On Nov 25, 2009, at 3:26 PM, Kristofer Munsterhjelm wrote:
robert bristow-johnson wrote:
my understanding is that the later-no-harm result happens only if
the case of a Condorcet cycle (the prevalence of which i am
dubious about). where there is a Condorcet winner and that person
is elected, is there still possible later harm?
As far as I remember, Condorcet and LNHarm has the property that
LNHarm isn't, by itself, violated as long as there is a CW, but the
transition from CW to no CW (or vice versa) makes it inevitable
that there will be a LNHarm-violating discontinuity *somewhere*.
the degree of inevitability is an issue. if "inevitable" is measured
as a binary value, the i s'pose it's inevitable. if "inevitable" is
measured as a probability of a cycle occurring per election-year,
then i think it's a small number. if cycles are rare, the mean
percentage of elections that have Condercet cycles is small. when we
somehow figure out a merit metric for an election system, a low-
likelihood of a pathology that has low cost (say, if a cycle happens
you elect using IRV rules, how bad can that be?) should contribute
(negatively) negligibly to the merit metric.
In other words, as long as you stay within the CW domain, there is
no LNHarm failure, but there is no way to engineer a completion
rule to maintain this for every CW<->no CW transition.
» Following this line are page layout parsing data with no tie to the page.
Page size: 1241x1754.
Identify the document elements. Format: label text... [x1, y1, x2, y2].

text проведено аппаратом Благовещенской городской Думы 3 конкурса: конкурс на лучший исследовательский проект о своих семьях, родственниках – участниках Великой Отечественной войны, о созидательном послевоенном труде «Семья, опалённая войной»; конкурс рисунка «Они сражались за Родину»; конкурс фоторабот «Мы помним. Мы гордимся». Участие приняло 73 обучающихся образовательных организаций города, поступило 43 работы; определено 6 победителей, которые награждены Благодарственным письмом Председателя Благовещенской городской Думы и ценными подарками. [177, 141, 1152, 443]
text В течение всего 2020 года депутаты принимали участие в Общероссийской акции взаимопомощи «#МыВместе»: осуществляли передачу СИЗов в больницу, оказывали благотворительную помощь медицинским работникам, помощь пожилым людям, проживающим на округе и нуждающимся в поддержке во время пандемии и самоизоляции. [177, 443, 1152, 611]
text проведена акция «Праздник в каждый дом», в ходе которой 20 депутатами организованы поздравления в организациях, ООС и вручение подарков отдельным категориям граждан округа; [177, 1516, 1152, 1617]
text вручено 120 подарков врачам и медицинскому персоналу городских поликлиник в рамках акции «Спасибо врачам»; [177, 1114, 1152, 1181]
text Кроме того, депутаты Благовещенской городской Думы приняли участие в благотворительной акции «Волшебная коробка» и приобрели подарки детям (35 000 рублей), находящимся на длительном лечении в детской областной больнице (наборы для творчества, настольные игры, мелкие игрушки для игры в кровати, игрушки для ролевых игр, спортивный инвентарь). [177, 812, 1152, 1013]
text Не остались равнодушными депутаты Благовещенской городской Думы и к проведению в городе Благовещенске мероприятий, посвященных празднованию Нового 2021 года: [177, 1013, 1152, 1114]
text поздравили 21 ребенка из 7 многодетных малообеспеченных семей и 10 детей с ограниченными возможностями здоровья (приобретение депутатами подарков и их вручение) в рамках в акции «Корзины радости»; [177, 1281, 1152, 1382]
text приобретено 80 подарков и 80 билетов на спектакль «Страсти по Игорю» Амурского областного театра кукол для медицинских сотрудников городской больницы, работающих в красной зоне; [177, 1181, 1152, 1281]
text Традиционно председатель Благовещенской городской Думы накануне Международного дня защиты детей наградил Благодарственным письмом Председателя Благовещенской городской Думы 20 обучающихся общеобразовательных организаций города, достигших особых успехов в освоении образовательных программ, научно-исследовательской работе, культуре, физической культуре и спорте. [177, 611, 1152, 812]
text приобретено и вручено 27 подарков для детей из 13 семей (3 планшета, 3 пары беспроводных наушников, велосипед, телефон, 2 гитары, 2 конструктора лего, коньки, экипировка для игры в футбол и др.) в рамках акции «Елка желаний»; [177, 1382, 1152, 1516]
sure, but i'm still dubious about the product of likelihood times
cost of occurrence of that.
I'm not entirely sure about that, though - can anyone confirm?
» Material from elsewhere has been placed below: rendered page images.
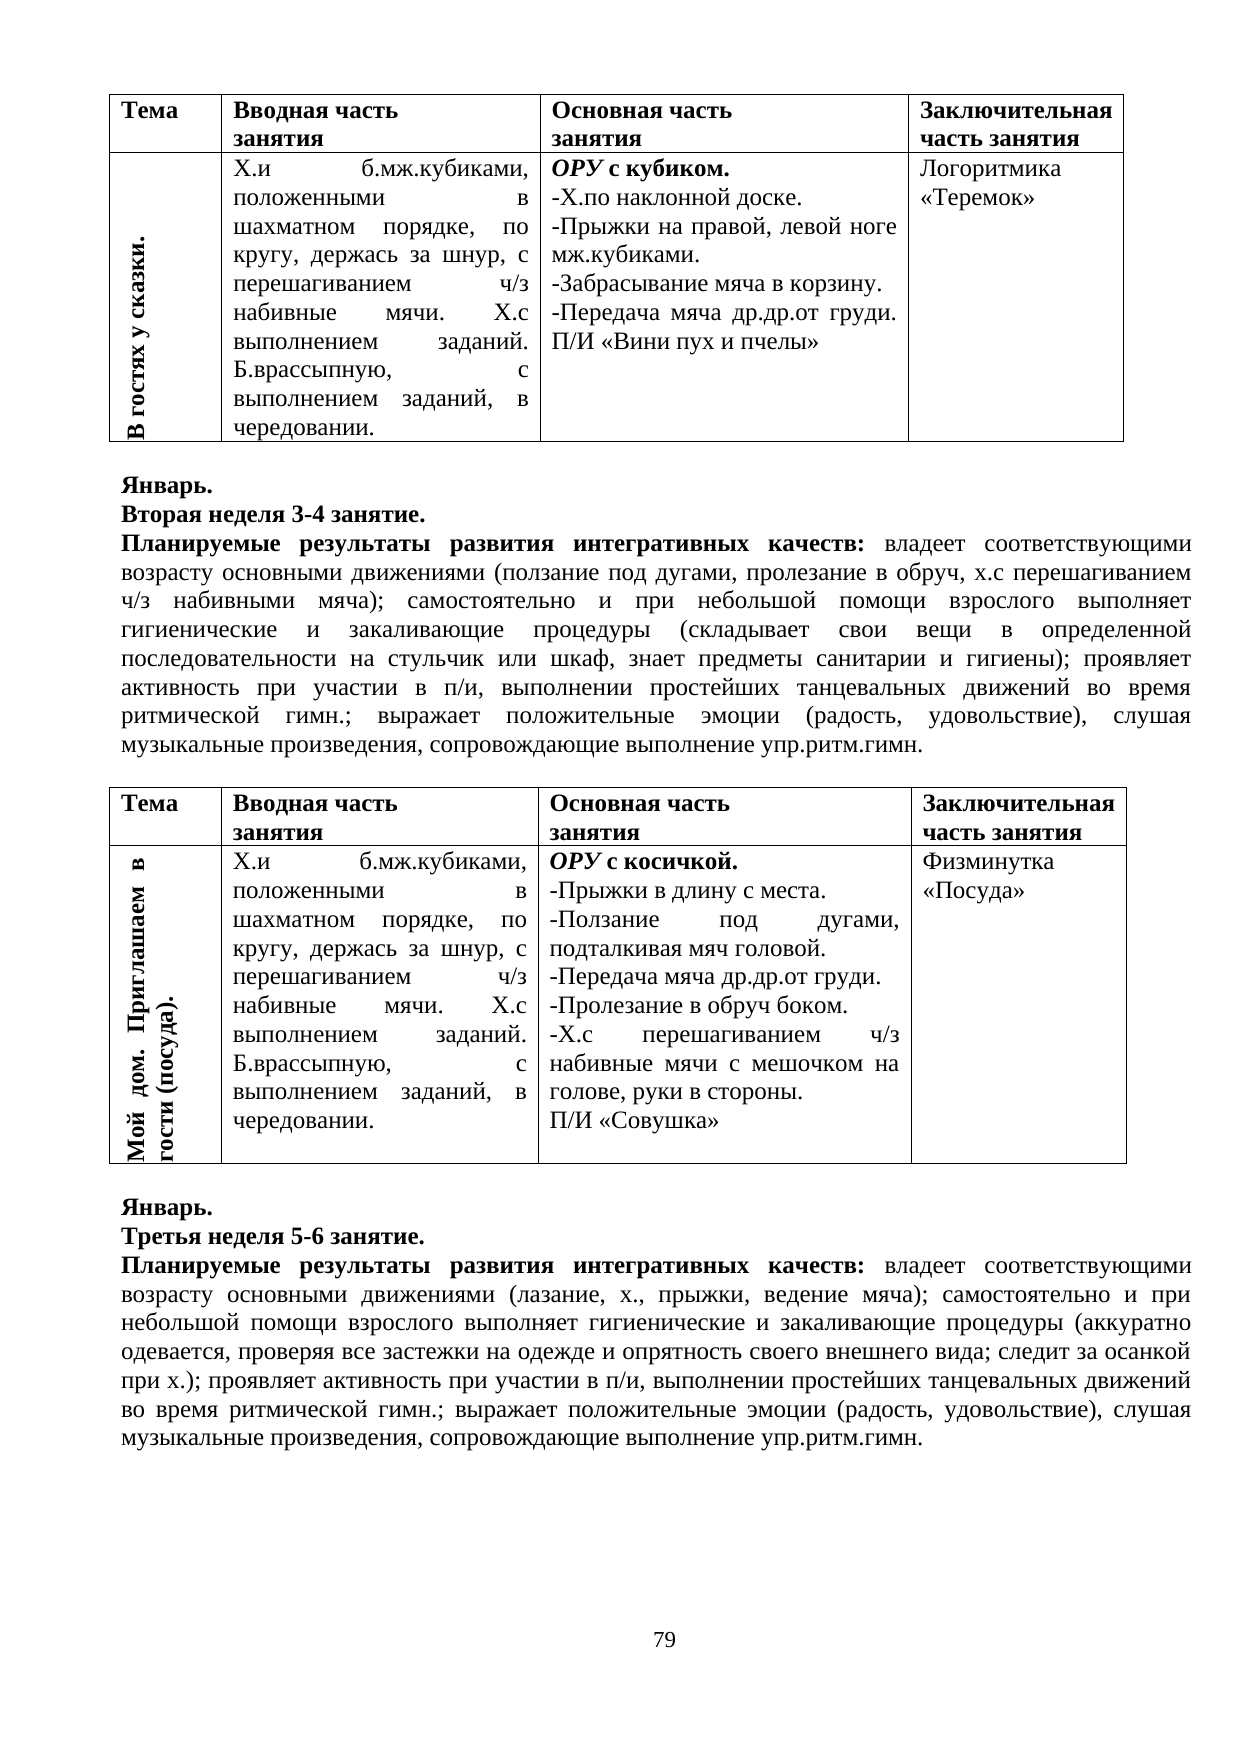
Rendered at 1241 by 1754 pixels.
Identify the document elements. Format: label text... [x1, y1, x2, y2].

table_header Тема [110, 95, 221, 152]
table_cell ОРУ с косичкой. -Прыжки в длину с места. -Ползание под дугами, подталкивая мяч головой. -Передача мяча др.др.от груди. -Пролезание в обруч боком. -Х.с перешагиванием ч/з набивные мячи с мешочком на голове, руки в стороны. П/И «Совушка» [539, 846, 911, 1163]
table_header Тема [110, 788, 221, 845]
table_cell Мой дом. Приглашаем в гости (посуда). [110, 846, 221, 1163]
table_header Заключительная часть занятия [909, 95, 1123, 152]
table_cell Х.и б.мж.кубиками, положенными в шахматном порядке, по кругу, держась за шнур, с перешагиванием ч/з набивные мячи. Х.с выполнением заданий. Б.врассыпную, с выполнением заданий, в чередовании. [222, 153, 540, 441]
table_cell Логоритмика «Теремок» [909, 153, 1123, 441]
text Январь. [121, 471, 1192, 499]
text Планируемые результаты развития интегративных качеств: владеет соответствующими возрасту основными движениями (лазание, х., прыжки, ведение мяча); самостоятельно и при небольшой помощи взрослого выполняет гигиенические и закаливающие процедуры (аккуратно одевается, проверяя все застежки на одежде и опрятность своего внешнего вида; следит за осанкой при х.); проявляет активность при участии в п/и, выполнении простейших танцевальных движений во время ритмической гимн.; выражает положительные эмоции (радость, удовольствие), слушая музыкальные произведения, сопровождающие выполнение упр.ритм.гимн. [121, 1250, 1192, 1451]
table_header Вводная часть занятия [222, 788, 538, 845]
table_cell Х.и б.мж.кубиками, положенными в шахматном порядке, по кругу, держась за шнур, с перешагиванием ч/з набивные мячи. Х.с выполнением заданий. Б.врассыпную, с выполнением заданий, в чередовании. [222, 846, 538, 1163]
table_header Основная часть занятия [539, 788, 911, 845]
table_cell В гостях у сказки. [110, 153, 221, 441]
text Планируемые результаты развития интегративных качеств: владеет соответствующими возрасту основными движениями (ползание под дугами, пролезание в обруч, х.с перешагиванием ч/з набивными мяча); самостоятельно и при небольшой помощи взрослого выполняет гигиенические и закаливающие процедуры (складывает свои вещи в определенной последовательности на стульчик или шкаф, знает предметы санитарии и гигиены); проявляет активность при участии в п/и, выполнении простейших танцевальных движений во время ритмической гимн.; выражает положительные эмоции (радость, удовольствие), слушая музыкальные произведения, сопровождающие выполнение упр.ритм.гимн. [121, 528, 1192, 758]
text Январь. [121, 1192, 1192, 1221]
text Третья неделя 5-6 занятие. [121, 1221, 1192, 1250]
table_cell ОРУ с кубиком. -Х.по наклонной доске. -Прыжки на правой, левой ноге мж.кубиками. -Забрасывание мяча в корзину. -Передача мяча др.др.от груди. П/И «Вини пух и пчелы» [541, 153, 908, 441]
table_header Основная часть занятия [541, 95, 908, 152]
table_header Заключительная часть занятия [912, 788, 1126, 845]
table_header Вводная часть занятия [222, 95, 540, 152]
text Вторая неделя 3-4 занятие. [121, 499, 1192, 528]
table_cell Физминутка «Посуда» [912, 846, 1126, 1163]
and i continue to wonder (really) how a possibly rare occurrence of a
no-CW election (with its LNHarm consequence) becomes a greater
concern than that of the likelihood and cost of electing a candidate
against the expressed wishes of a majority of the electorate. i
think that cost (electing the wrong candidate) is reasonably high and
that the likelihood of it happening is definitely non-zero because it
has happened in the Vermont town i am a resident of.
Not that this bothers me - LNHarm seems to me to be a criterion of
"don't take the full picture into account". Consider a negotiation
situation: if everybody keeps their cards close to their chests
(i.e. vote bullet style), there can be no compromise; but if
they're willing to reach further, one might find an option that,
while not the favorite of any, is good enough for all.
i would call that the essential measure of a popular election. it's
utilitarian: we maximize satisfaction for the franchised about the
governance of whatever organization by pleasing more people with a
decision than we displease. that's the reason we have elections, we
could adopt rules to give it to the minority candidate if that
candidate reaches a certain threshold, but we don't do that for
binary decisions, we consistently give it to the majority.
--
r b-j [email protected]
"Imagination is more important than knowledge."